### [THE INPUT]
====
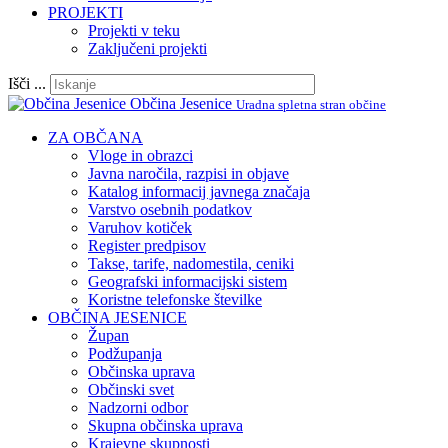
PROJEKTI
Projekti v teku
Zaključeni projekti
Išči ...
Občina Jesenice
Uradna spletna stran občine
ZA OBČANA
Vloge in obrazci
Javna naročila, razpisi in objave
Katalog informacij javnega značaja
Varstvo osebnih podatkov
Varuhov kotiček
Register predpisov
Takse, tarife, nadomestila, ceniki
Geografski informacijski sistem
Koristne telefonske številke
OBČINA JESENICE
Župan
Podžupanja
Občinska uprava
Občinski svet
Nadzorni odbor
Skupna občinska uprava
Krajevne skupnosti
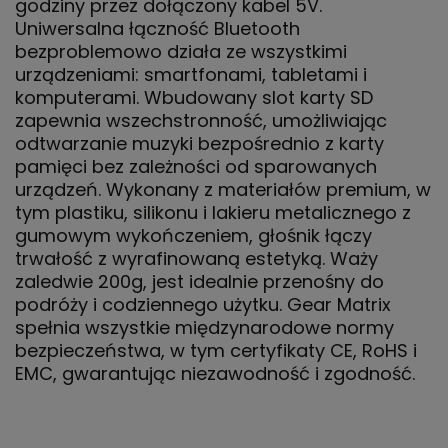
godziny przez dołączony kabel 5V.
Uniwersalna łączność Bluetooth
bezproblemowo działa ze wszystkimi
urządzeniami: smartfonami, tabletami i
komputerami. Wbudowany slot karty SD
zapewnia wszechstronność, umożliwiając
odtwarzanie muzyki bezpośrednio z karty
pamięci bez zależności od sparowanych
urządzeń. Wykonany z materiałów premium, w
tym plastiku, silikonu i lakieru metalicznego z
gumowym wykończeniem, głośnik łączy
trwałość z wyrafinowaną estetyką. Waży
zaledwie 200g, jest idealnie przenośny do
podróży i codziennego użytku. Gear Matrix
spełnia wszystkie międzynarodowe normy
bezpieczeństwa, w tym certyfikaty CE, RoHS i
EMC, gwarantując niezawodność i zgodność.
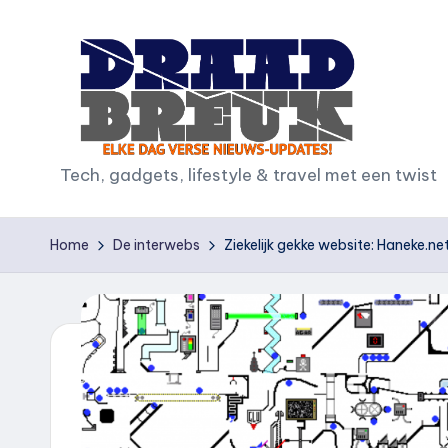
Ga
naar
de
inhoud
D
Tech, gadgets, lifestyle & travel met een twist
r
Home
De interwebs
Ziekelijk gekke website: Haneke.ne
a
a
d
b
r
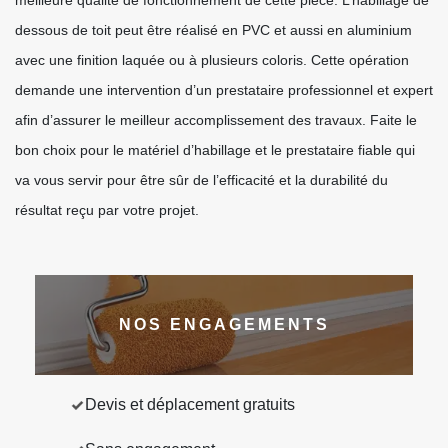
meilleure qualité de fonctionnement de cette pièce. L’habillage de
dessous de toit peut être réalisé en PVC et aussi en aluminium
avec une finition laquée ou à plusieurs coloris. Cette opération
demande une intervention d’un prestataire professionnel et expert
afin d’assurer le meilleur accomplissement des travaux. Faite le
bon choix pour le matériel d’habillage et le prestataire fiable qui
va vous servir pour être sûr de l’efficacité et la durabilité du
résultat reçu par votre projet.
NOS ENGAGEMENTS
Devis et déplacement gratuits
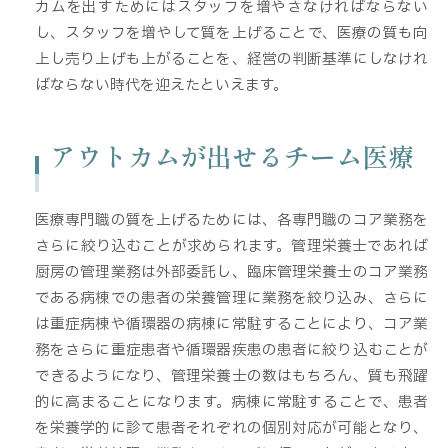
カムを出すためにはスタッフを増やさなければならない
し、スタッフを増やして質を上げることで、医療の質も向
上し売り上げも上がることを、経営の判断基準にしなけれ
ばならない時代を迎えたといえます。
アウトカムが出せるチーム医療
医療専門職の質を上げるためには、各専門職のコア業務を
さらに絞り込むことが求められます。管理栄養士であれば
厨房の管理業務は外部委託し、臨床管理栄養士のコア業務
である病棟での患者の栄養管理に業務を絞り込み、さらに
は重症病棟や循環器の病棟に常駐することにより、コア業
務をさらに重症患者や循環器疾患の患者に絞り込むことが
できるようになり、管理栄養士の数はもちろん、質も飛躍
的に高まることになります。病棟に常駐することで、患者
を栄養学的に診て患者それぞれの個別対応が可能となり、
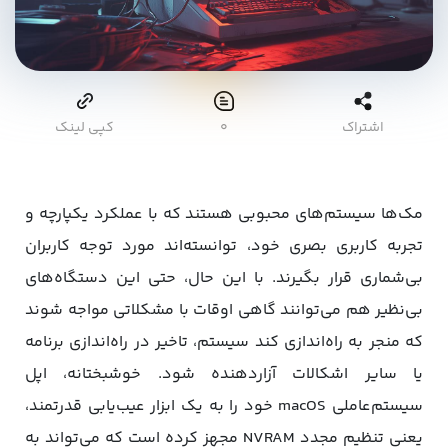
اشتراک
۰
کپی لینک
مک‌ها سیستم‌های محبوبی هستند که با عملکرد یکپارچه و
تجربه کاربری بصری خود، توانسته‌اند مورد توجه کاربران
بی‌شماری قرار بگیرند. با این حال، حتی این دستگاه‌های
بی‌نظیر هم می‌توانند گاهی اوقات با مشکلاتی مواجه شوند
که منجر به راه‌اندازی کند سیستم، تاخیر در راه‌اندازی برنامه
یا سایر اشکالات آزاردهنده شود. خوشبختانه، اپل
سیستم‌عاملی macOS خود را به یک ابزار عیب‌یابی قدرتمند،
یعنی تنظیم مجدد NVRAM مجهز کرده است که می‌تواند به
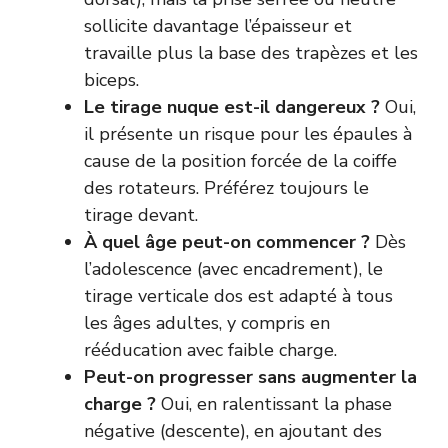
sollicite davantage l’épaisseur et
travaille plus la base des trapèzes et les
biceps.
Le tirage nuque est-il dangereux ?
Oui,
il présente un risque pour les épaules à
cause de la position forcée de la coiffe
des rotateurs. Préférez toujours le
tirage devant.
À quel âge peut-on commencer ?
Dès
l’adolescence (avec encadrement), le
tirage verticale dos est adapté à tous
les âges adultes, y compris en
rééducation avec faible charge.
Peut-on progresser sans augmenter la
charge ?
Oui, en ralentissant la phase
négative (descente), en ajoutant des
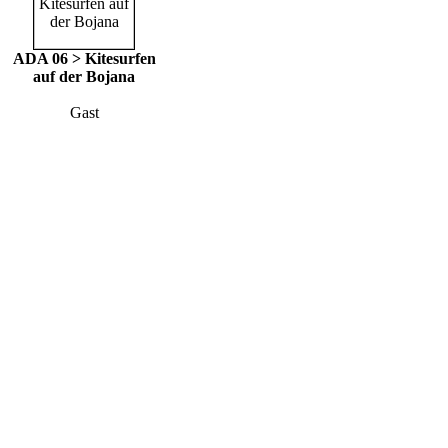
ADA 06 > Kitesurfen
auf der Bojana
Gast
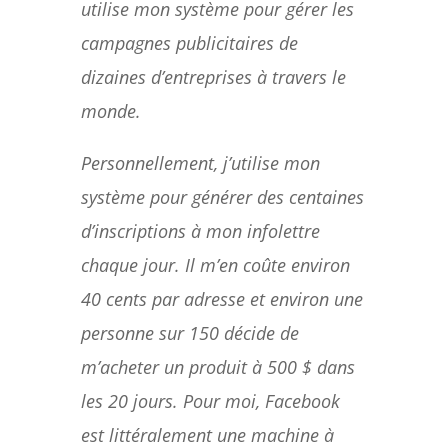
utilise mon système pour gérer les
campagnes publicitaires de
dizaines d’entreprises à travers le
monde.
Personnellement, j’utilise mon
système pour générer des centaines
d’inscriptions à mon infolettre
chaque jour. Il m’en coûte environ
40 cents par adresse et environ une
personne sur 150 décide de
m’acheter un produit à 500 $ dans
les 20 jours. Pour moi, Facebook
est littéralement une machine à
====
Starting at the line that has "utilise mon système pour gérer les" and going through the end of the material, write those lines out again with "infolettre" replaced by "lettre d'information" and nothing else changed.

utilise mon système pour gérer les
campagnes publicitaires de
dizaines d’entreprises à travers le
monde.
Personnellement, j’utilise mon
système pour générer des centaines
d’inscriptions à mon lettre d'information
chaque jour. Il m’en coûte environ
40 cents par adresse et environ une
personne sur 150 décide de
m’acheter un produit à 500 $ dans
les 20 jours. Pour moi, Facebook
est littéralement une machine à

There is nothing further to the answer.